-- WHAT IS NEEDED --
Write out the rows below word for word, starting at the line that contains "scientific name: Buglossoides tenuiflora" and ending with the final line of the rows, both included.

Data extracted from a collection:
-- START --

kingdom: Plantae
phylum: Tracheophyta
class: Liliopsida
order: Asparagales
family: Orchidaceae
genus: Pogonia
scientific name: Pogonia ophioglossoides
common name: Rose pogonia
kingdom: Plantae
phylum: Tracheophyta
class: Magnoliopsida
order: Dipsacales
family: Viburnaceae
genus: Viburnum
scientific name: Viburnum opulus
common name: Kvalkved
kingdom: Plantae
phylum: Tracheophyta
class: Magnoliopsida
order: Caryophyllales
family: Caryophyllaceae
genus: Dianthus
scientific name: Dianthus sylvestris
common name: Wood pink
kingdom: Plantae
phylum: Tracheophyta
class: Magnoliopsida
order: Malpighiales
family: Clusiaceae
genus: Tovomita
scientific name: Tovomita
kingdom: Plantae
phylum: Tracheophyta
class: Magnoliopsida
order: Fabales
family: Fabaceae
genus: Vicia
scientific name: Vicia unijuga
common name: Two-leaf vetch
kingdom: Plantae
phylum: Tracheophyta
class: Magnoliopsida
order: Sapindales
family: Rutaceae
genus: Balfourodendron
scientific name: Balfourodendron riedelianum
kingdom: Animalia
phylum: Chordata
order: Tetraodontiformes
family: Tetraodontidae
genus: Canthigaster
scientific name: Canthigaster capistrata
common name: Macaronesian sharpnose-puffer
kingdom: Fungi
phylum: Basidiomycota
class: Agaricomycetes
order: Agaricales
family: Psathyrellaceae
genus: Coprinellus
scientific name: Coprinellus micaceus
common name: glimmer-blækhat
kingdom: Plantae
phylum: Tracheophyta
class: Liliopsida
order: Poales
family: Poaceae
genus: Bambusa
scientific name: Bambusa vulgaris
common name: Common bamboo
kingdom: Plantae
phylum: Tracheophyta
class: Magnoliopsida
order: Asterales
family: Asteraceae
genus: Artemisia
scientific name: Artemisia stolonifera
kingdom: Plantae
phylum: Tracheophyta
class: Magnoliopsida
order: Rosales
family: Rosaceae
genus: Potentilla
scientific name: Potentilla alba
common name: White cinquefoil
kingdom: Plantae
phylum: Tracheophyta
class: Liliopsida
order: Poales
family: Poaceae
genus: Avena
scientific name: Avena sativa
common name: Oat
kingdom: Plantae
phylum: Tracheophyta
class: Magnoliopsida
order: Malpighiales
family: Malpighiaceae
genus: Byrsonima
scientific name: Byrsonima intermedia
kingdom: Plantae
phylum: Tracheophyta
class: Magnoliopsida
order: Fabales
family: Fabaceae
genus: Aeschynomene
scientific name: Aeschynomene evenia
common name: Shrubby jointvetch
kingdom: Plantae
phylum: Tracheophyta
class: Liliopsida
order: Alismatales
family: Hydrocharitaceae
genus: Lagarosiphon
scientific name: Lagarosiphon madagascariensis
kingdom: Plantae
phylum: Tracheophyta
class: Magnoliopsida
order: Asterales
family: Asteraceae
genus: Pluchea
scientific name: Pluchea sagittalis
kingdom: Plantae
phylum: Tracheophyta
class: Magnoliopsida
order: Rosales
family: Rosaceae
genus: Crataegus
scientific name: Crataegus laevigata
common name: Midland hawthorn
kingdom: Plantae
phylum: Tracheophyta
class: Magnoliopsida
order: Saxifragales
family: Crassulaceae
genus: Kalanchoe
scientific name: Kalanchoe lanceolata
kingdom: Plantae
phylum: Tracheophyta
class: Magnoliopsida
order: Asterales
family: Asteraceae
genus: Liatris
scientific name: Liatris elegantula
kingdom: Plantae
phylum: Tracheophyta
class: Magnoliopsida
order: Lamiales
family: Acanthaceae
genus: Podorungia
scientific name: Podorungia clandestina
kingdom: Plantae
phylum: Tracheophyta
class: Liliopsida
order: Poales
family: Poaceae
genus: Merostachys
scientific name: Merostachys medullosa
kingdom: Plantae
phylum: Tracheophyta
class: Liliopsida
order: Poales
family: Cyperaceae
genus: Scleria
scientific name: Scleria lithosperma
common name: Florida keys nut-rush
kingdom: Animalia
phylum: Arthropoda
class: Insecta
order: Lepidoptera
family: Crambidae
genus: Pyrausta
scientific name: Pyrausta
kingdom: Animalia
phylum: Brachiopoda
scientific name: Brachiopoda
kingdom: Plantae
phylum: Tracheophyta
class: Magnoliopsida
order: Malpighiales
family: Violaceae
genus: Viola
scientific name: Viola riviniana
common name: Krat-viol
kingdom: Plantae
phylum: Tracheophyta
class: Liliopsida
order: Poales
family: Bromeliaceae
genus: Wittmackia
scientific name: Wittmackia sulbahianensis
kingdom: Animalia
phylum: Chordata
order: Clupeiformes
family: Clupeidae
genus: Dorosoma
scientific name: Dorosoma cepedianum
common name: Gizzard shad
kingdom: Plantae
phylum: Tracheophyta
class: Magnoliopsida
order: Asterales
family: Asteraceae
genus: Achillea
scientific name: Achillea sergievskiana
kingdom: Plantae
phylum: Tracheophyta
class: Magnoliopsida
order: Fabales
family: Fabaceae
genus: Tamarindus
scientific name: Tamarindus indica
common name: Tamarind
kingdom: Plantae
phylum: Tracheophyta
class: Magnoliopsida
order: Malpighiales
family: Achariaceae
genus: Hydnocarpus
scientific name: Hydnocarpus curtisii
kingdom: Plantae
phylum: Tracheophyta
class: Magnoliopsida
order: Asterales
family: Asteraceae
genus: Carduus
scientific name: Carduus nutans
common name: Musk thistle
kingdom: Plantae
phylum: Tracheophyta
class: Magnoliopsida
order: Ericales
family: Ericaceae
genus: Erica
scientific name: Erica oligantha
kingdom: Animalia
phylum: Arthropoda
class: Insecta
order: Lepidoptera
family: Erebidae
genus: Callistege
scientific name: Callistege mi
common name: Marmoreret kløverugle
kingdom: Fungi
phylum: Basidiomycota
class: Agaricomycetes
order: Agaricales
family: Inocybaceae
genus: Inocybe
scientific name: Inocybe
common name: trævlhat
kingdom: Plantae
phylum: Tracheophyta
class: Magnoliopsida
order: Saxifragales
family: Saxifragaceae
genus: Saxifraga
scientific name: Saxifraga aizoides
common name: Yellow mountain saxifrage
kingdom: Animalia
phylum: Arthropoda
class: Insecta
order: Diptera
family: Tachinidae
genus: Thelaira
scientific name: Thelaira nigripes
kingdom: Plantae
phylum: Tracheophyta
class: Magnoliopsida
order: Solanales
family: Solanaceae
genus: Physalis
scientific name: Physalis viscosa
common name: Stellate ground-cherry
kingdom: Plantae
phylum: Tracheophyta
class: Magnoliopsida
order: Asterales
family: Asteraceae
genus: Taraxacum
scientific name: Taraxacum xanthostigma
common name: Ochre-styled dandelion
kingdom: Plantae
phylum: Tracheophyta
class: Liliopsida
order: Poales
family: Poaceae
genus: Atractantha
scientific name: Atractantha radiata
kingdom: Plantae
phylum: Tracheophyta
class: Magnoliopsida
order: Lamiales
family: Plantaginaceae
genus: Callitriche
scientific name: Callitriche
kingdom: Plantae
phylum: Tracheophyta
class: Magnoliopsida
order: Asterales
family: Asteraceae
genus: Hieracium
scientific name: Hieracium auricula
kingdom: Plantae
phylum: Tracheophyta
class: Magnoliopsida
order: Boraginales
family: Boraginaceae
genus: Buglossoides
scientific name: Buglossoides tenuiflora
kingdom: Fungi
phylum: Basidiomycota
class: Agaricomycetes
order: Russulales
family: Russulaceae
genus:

-- END --

-- SOLUTION FOR THIS TASK --
scientific name: Buglossoides tenuiflora
kingdom: Fungi
phylum: Basidiomycota
class: Agaricomycetes
order: Russulales
family: Russulaceae
genus:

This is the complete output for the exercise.